[Data under study — start]

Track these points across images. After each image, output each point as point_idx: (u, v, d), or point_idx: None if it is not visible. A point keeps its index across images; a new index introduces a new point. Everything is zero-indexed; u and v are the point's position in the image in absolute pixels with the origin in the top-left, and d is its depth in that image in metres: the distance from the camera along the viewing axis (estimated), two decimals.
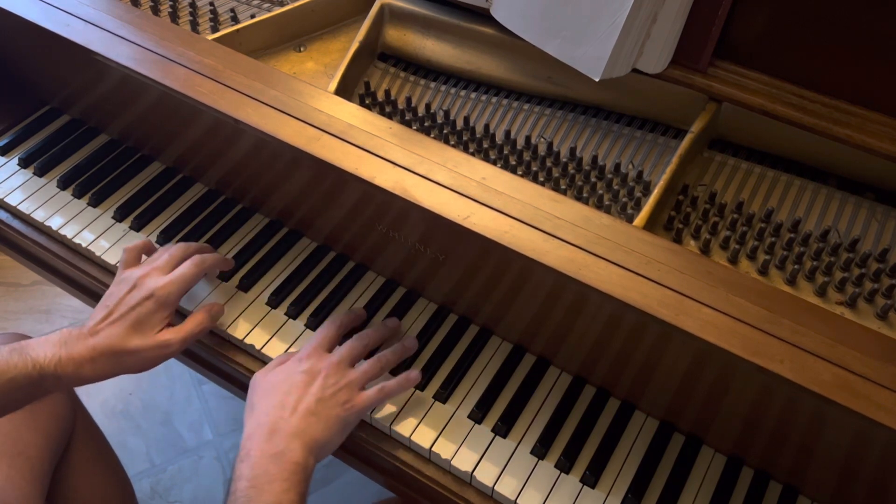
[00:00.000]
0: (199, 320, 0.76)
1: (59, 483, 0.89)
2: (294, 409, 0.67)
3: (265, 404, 0.69)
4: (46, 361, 0.68)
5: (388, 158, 0.70)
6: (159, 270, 0.76)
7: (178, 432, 1.49)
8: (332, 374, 0.70)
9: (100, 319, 0.72)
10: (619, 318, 0.67)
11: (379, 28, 0.91)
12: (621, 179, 0.77)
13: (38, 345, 0.70)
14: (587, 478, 0.72)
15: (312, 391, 0.69)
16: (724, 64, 0.76)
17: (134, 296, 0.73)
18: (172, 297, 0.74)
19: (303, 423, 0.67)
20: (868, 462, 0.62)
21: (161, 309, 0.73)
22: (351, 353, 0.73)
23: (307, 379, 0.70)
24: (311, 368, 0.71)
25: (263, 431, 0.66)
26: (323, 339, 0.75)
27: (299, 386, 0.69)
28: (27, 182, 0.95)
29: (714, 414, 0.70)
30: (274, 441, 0.65)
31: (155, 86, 0.77)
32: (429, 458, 0.75)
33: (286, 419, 0.67)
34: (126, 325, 0.72)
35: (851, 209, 0.73)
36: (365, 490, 1.39)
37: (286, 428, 0.66)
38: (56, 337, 0.71)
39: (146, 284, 0.74)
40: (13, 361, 0.68)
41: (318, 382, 0.70)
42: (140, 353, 0.72)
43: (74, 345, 0.70)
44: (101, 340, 0.71)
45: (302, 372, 0.70)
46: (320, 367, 0.71)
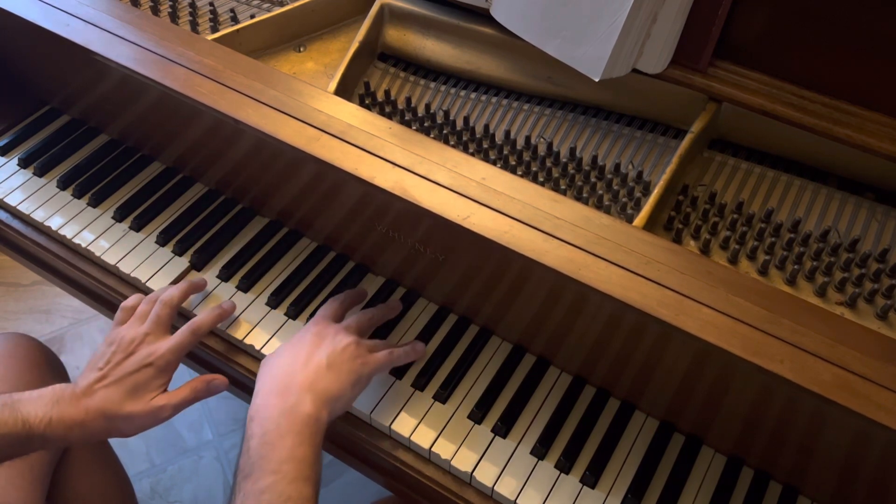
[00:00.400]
0: (195, 388, 0.75)
1: (59, 483, 0.89)
2: (305, 363, 0.68)
3: (275, 365, 0.69)
4: (37, 421, 0.67)
5: (388, 158, 0.70)
6: (153, 335, 0.74)
7: (178, 432, 1.49)
8: (342, 336, 0.71)
9: (94, 380, 0.70)
10: (619, 318, 0.67)
11: (379, 28, 0.91)
12: (621, 179, 0.77)
13: (30, 401, 0.68)
14: (587, 478, 0.72)
15: (324, 347, 0.69)
16: (724, 64, 0.76)
17: (131, 362, 0.72)
18: (172, 366, 0.74)
19: (314, 375, 0.67)
20: (868, 462, 0.62)
21: (160, 375, 0.72)
22: (359, 324, 0.74)
23: (317, 340, 0.70)
24: (321, 331, 0.72)
25: (274, 386, 0.66)
26: (328, 312, 0.75)
27: (310, 345, 0.70)
28: (27, 182, 0.95)
29: (714, 414, 0.70)
30: (285, 396, 0.65)
31: (155, 86, 0.77)
32: (428, 458, 0.75)
33: (297, 373, 0.67)
34: (123, 390, 0.70)
35: (851, 209, 0.73)
36: (365, 490, 1.39)
37: (297, 381, 0.66)
38: (49, 394, 0.69)
39: (143, 352, 0.72)
40: (3, 418, 0.66)
41: (329, 340, 0.70)
42: (133, 418, 0.71)
43: (66, 406, 0.69)
44: (94, 403, 0.69)
45: (312, 334, 0.71)
46: (329, 330, 0.72)
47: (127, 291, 0.87)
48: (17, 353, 0.92)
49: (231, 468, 1.43)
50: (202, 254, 0.88)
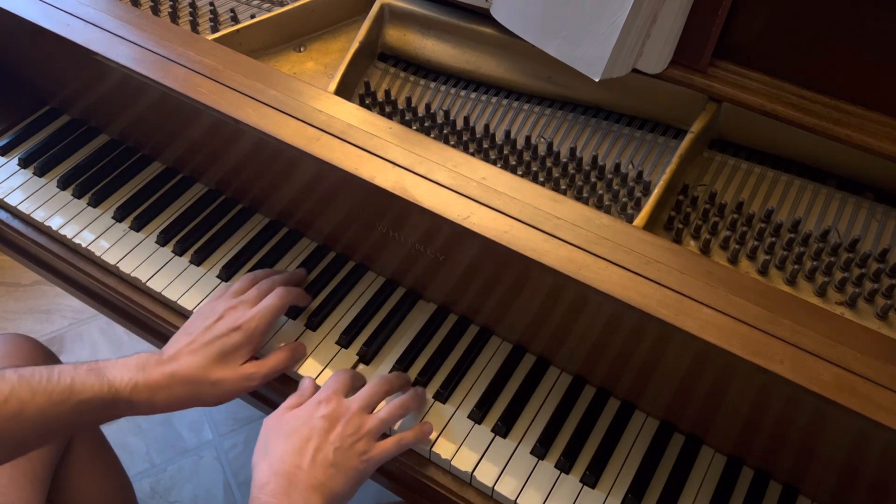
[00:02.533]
0: (281, 357, 0.75)
1: (60, 483, 0.89)
2: (313, 458, 0.64)
3: (281, 449, 0.65)
4: (122, 385, 0.67)
5: (388, 158, 0.70)
6: (246, 304, 0.75)
7: (178, 432, 1.49)
8: (352, 422, 0.68)
9: (181, 347, 0.70)
10: (619, 318, 0.67)
11: (379, 28, 0.91)
12: (621, 179, 0.77)
13: (114, 367, 0.68)
14: (587, 478, 0.72)
15: (331, 439, 0.66)
16: (724, 64, 0.76)
17: (220, 326, 0.72)
18: (260, 330, 0.73)
19: (322, 476, 0.64)
20: (868, 462, 0.62)
21: (248, 341, 0.72)
22: (371, 399, 0.71)
23: (326, 425, 0.67)
24: (331, 414, 0.68)
25: (280, 483, 0.63)
26: (340, 384, 0.72)
27: (318, 432, 0.66)
28: (27, 182, 0.95)
29: (714, 414, 0.70)
30: (293, 495, 0.62)
31: (155, 86, 0.77)
32: (429, 458, 0.75)
33: (304, 469, 0.64)
34: (210, 355, 0.70)
35: (851, 209, 0.73)
36: (365, 490, 1.39)
37: (305, 480, 0.63)
38: (133, 361, 0.69)
39: (233, 315, 0.73)
40: (89, 382, 0.66)
41: (338, 430, 0.67)
42: (221, 384, 0.70)
43: (152, 370, 0.68)
44: (181, 367, 0.69)
45: (321, 417, 0.67)
46: (340, 412, 0.68)
47: (127, 291, 0.87)
48: (18, 353, 0.92)
49: (231, 468, 1.43)
50: (202, 254, 0.88)
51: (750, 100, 0.74)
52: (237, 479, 1.42)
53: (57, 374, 0.65)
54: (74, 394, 0.65)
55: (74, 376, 0.66)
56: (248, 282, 0.79)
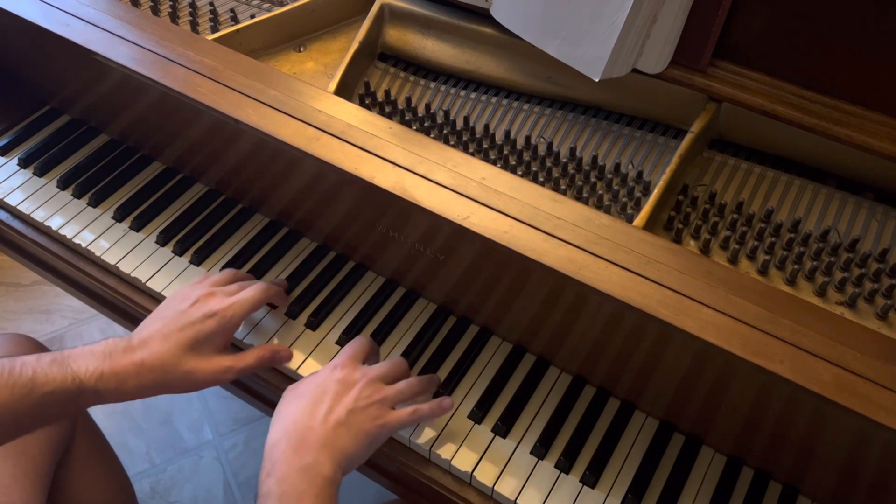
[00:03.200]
0: (261, 355, 0.72)
1: (60, 483, 0.89)
2: (325, 417, 0.64)
3: (293, 409, 0.65)
4: (87, 375, 0.64)
5: (388, 158, 0.70)
6: (224, 293, 0.72)
7: (178, 432, 1.49)
8: (367, 387, 0.67)
9: (152, 332, 0.67)
10: (619, 318, 0.67)
11: (379, 28, 0.91)
12: (621, 179, 0.77)
13: (80, 356, 0.65)
14: (587, 478, 0.72)
15: (345, 401, 0.65)
16: (724, 64, 0.76)
17: (193, 312, 0.69)
18: (236, 320, 0.71)
19: (332, 434, 0.63)
20: (868, 462, 0.62)
21: (222, 330, 0.69)
22: (389, 372, 0.70)
23: (340, 388, 0.66)
24: (346, 378, 0.67)
25: (291, 440, 0.62)
26: (357, 350, 0.71)
27: (332, 394, 0.65)
28: (27, 182, 0.95)
29: (714, 414, 0.70)
30: (302, 453, 0.62)
31: (155, 86, 0.77)
32: (429, 459, 0.75)
33: (315, 428, 0.63)
34: (182, 342, 0.67)
35: (851, 209, 0.73)
36: (365, 490, 1.39)
37: (315, 438, 0.62)
38: (100, 348, 0.66)
39: (210, 303, 0.70)
40: (52, 374, 0.63)
41: (353, 393, 0.66)
42: (193, 374, 0.67)
43: (119, 358, 0.65)
44: (150, 354, 0.66)
45: (336, 381, 0.66)
46: (355, 377, 0.67)
47: (127, 291, 0.87)
48: (18, 353, 0.91)
49: (231, 468, 1.43)
50: (202, 254, 0.88)
51: (750, 100, 0.74)
52: (237, 479, 1.42)
53: (20, 366, 0.63)
54: (38, 387, 0.62)
55: (37, 368, 0.63)
56: (229, 275, 0.77)
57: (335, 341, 0.81)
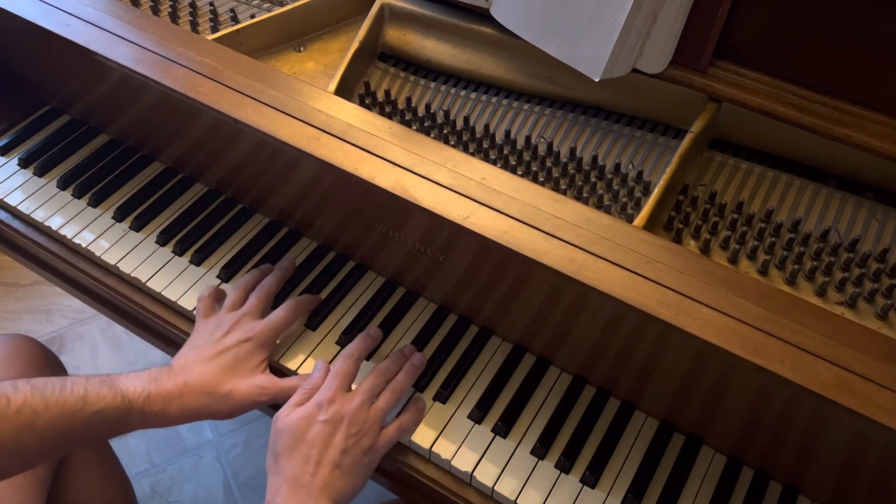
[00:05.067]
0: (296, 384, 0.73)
1: (60, 484, 0.89)
2: (318, 463, 0.66)
3: (288, 458, 0.66)
4: (136, 395, 0.67)
5: (388, 158, 0.70)
6: (251, 315, 0.75)
7: (178, 432, 1.49)
8: (355, 422, 0.68)
9: (192, 359, 0.71)
10: (619, 318, 0.67)
11: (379, 28, 0.91)
12: (621, 179, 0.77)
13: (127, 379, 0.68)
14: (587, 478, 0.72)
15: (336, 443, 0.67)
16: (724, 64, 0.76)
17: (230, 338, 0.72)
18: (270, 342, 0.74)
19: (329, 478, 0.65)
20: (868, 462, 0.62)
21: (258, 352, 0.72)
22: (373, 391, 0.71)
23: (329, 430, 0.67)
24: (333, 417, 0.68)
25: (291, 486, 0.65)
26: (342, 379, 0.71)
27: (322, 437, 0.67)
28: (27, 182, 0.95)
29: (714, 414, 0.70)
30: (302, 495, 0.64)
31: (155, 86, 0.77)
32: (429, 458, 0.75)
33: (311, 474, 0.65)
34: (223, 364, 0.70)
35: (851, 209, 0.73)
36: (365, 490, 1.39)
37: (312, 484, 0.65)
38: (145, 374, 0.69)
39: (242, 328, 0.73)
40: (103, 393, 0.66)
41: (341, 433, 0.67)
42: (233, 394, 0.70)
43: (164, 381, 0.69)
44: (193, 377, 0.69)
45: (323, 422, 0.67)
46: (342, 412, 0.68)
47: (127, 291, 0.87)
48: (18, 353, 0.92)
49: (231, 468, 1.43)
50: (202, 254, 0.88)
51: (750, 100, 0.74)
52: (237, 479, 1.42)
53: (70, 385, 0.65)
54: (88, 405, 0.65)
55: (87, 387, 0.66)
56: (241, 292, 0.79)
57: (335, 341, 0.81)
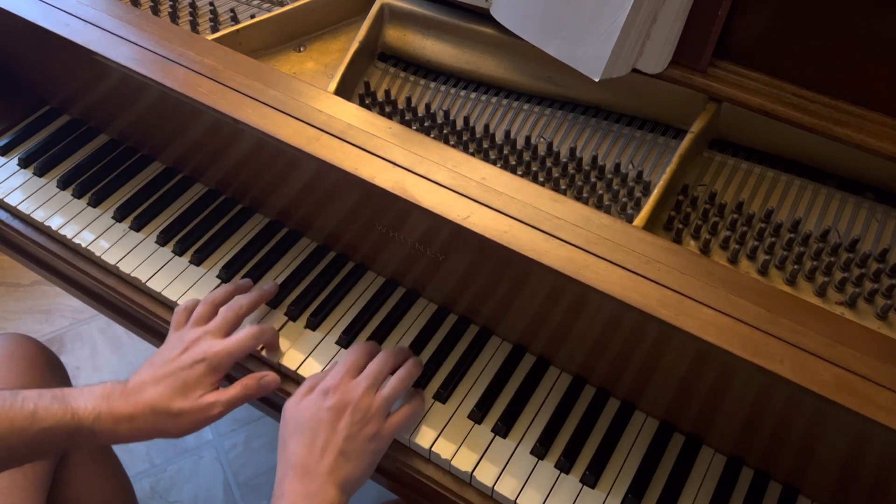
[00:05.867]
0: (246, 385, 0.74)
1: (60, 484, 0.89)
2: (323, 449, 0.66)
3: (294, 445, 0.67)
4: (86, 414, 0.67)
5: (388, 158, 0.70)
6: (213, 334, 0.74)
7: None
8: (360, 408, 0.68)
9: (146, 378, 0.70)
10: (619, 318, 0.67)
11: (379, 28, 0.91)
12: (621, 179, 0.77)
13: (80, 395, 0.68)
14: (587, 478, 0.72)
15: (340, 429, 0.67)
16: (724, 64, 0.76)
17: (185, 358, 0.72)
18: (225, 364, 0.73)
19: (334, 464, 0.66)
20: (868, 462, 0.62)
21: (211, 374, 0.72)
22: (377, 377, 0.71)
23: (334, 416, 0.68)
24: (338, 403, 0.68)
25: (297, 473, 0.66)
26: (351, 366, 0.72)
27: (327, 423, 0.67)
28: (27, 182, 0.95)
29: (714, 414, 0.70)
30: (307, 482, 0.65)
31: (155, 86, 0.77)
32: (429, 458, 0.75)
33: (317, 460, 0.66)
34: (173, 386, 0.70)
35: (851, 209, 0.73)
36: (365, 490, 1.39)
37: (318, 469, 0.65)
38: (99, 389, 0.69)
39: (199, 348, 0.72)
40: (52, 410, 0.66)
41: (346, 419, 0.68)
42: (182, 415, 0.70)
43: (117, 400, 0.68)
44: (143, 399, 0.69)
45: (328, 409, 0.68)
46: (347, 399, 0.69)
47: (127, 291, 0.87)
48: (18, 353, 0.92)
49: (231, 468, 1.43)
50: (202, 254, 0.88)
51: (750, 100, 0.74)
52: (237, 479, 1.42)
53: (21, 400, 0.66)
54: (37, 421, 0.65)
55: (38, 403, 0.66)
56: (208, 306, 0.77)
57: (335, 341, 0.81)
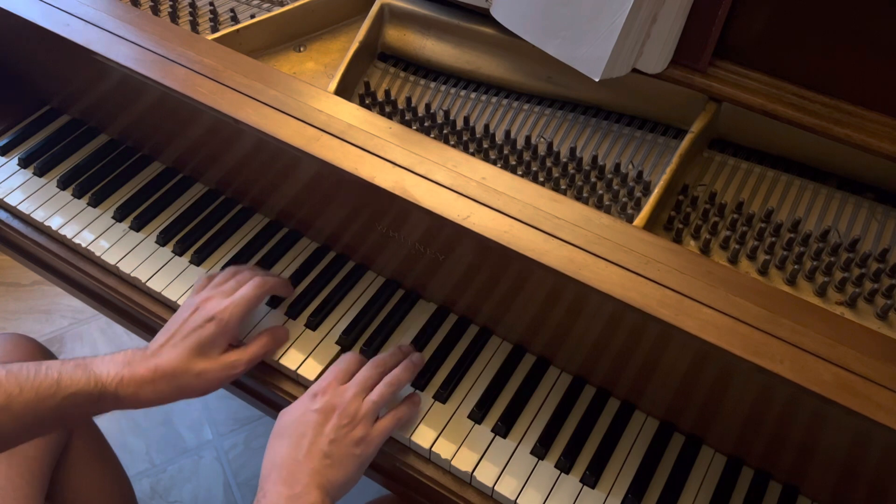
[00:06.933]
0: (263, 342, 0.76)
1: (59, 483, 0.89)
2: (308, 451, 0.66)
3: (279, 445, 0.68)
4: (109, 380, 0.68)
5: (388, 158, 0.70)
6: (223, 294, 0.75)
7: (178, 432, 1.49)
8: (347, 412, 0.69)
9: (163, 342, 0.72)
10: (619, 318, 0.67)
11: (379, 28, 0.91)
12: (621, 179, 0.77)
13: (101, 362, 0.70)
14: (587, 478, 0.72)
15: (326, 432, 0.67)
16: (724, 64, 0.76)
17: (195, 318, 0.73)
18: (234, 320, 0.74)
19: (318, 466, 0.66)
20: (868, 462, 0.62)
21: (223, 331, 0.73)
22: (366, 383, 0.72)
23: (320, 419, 0.68)
24: (325, 407, 0.69)
25: (279, 473, 0.66)
26: (340, 373, 0.72)
27: (312, 426, 0.68)
28: (27, 182, 0.95)
29: (714, 414, 0.70)
30: (291, 483, 0.65)
31: (155, 86, 0.77)
32: (429, 458, 0.75)
33: (301, 462, 0.66)
34: (188, 347, 0.71)
35: (851, 209, 0.73)
36: (365, 490, 1.39)
37: (301, 471, 0.65)
38: (121, 356, 0.71)
39: (207, 307, 0.74)
40: (76, 377, 0.67)
41: (332, 422, 0.68)
42: (205, 374, 0.71)
43: (138, 365, 0.70)
44: (163, 362, 0.70)
45: (315, 411, 0.68)
46: (335, 403, 0.69)
47: (127, 291, 0.87)
48: (17, 353, 0.92)
49: (231, 468, 1.43)
50: (202, 254, 0.88)
51: (750, 100, 0.74)
52: (237, 478, 1.42)
53: (45, 369, 0.67)
54: (62, 388, 0.66)
55: (62, 371, 0.68)
56: (229, 273, 0.79)
57: (335, 341, 0.81)
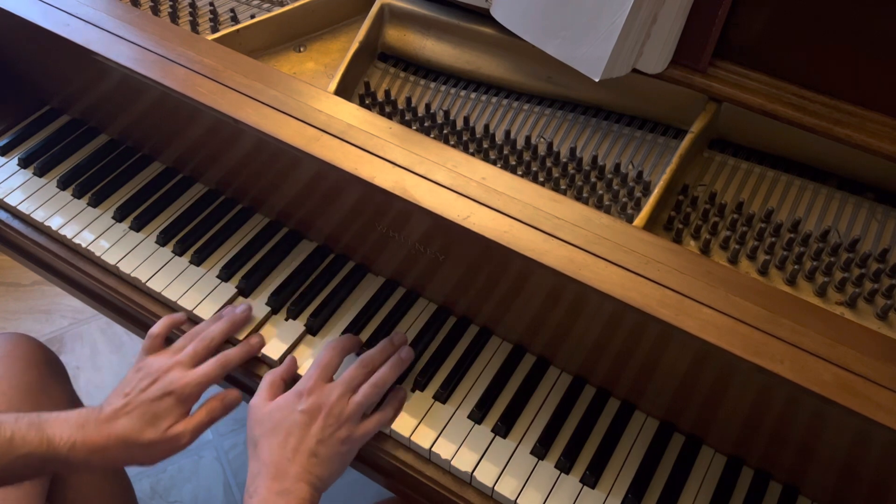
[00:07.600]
0: (211, 409, 0.75)
1: (59, 484, 0.89)
2: (296, 450, 0.68)
3: (267, 444, 0.69)
4: (62, 443, 0.68)
5: (388, 158, 0.70)
6: (182, 365, 0.75)
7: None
8: (333, 413, 0.69)
9: (118, 407, 0.71)
10: (619, 318, 0.67)
11: (379, 28, 0.91)
12: (621, 179, 0.77)
13: (56, 423, 0.69)
14: (587, 478, 0.72)
15: (313, 432, 0.68)
16: (724, 64, 0.76)
17: (153, 390, 0.72)
18: (193, 396, 0.74)
19: (306, 463, 0.67)
20: (868, 462, 0.62)
21: (179, 406, 0.73)
22: (352, 383, 0.72)
23: (306, 419, 0.69)
24: (311, 407, 0.70)
25: (269, 472, 0.67)
26: (323, 369, 0.73)
27: (299, 426, 0.69)
28: (27, 182, 0.95)
29: (714, 414, 0.70)
30: (279, 480, 0.66)
31: (155, 86, 0.77)
32: (429, 459, 0.75)
33: (289, 460, 0.67)
34: (142, 417, 0.71)
35: (851, 209, 0.73)
36: (365, 490, 1.39)
37: (290, 469, 0.67)
38: (75, 417, 0.70)
39: (167, 379, 0.73)
40: (29, 437, 0.67)
41: (319, 423, 0.69)
42: (152, 446, 0.71)
43: (92, 430, 0.69)
44: (116, 429, 0.70)
45: (301, 412, 0.69)
46: (320, 403, 0.70)
47: (127, 291, 0.87)
48: (18, 352, 0.92)
49: (231, 468, 1.43)
50: (202, 254, 0.88)
51: (750, 100, 0.74)
52: (237, 478, 1.42)
53: None
54: (14, 448, 0.66)
55: (15, 430, 0.67)
56: (187, 339, 0.78)
57: None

[Data under study — finish]

**Brief**
Only the lines from the top of the material above down to the line bearing "42: (140, 353, 0.72)", that line included, should be set down exactly; no pictures.

**Task answer**
Track these points across images. After each image, output each point as point_idx: (u, v, d), or point_idx: None if it is not visible. A point keeps its index across images; a new index introduces a new point. Everything is zero-indexed; u and v are the point's position in the image in absolute pixels with the origin in the top-left, and d is its depth in that image in metres: the distance from the camera along the viewing axis (estimated), two decimals.
[00:00.000]
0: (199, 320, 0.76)
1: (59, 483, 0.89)
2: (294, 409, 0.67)
3: (265, 404, 0.69)
4: (46, 361, 0.68)
5: (388, 158, 0.70)
6: (159, 270, 0.76)
7: (178, 432, 1.49)
8: (332, 374, 0.70)
9: (100, 319, 0.72)
10: (619, 318, 0.67)
11: (379, 28, 0.91)
12: (621, 179, 0.77)
13: (38, 345, 0.70)
14: (587, 478, 0.72)
15: (312, 391, 0.69)
16: (724, 64, 0.76)
17: (134, 296, 0.73)
18: (172, 297, 0.74)
19: (303, 423, 0.67)
20: (868, 462, 0.62)
21: (161, 309, 0.73)
22: (351, 353, 0.73)
23: (307, 379, 0.70)
24: (311, 368, 0.71)
25: (263, 431, 0.66)
26: (323, 339, 0.75)
27: (299, 386, 0.69)
28: (27, 182, 0.95)
29: (714, 414, 0.70)
30: (274, 441, 0.65)
31: (155, 86, 0.77)
32: (429, 458, 0.75)
33: (286, 419, 0.67)
34: (126, 325, 0.72)
35: (851, 209, 0.73)
36: (365, 490, 1.39)
37: (286, 428, 0.66)
38: (56, 337, 0.71)
39: (146, 284, 0.74)
40: (13, 361, 0.68)
41: (318, 382, 0.70)
42: (140, 353, 0.72)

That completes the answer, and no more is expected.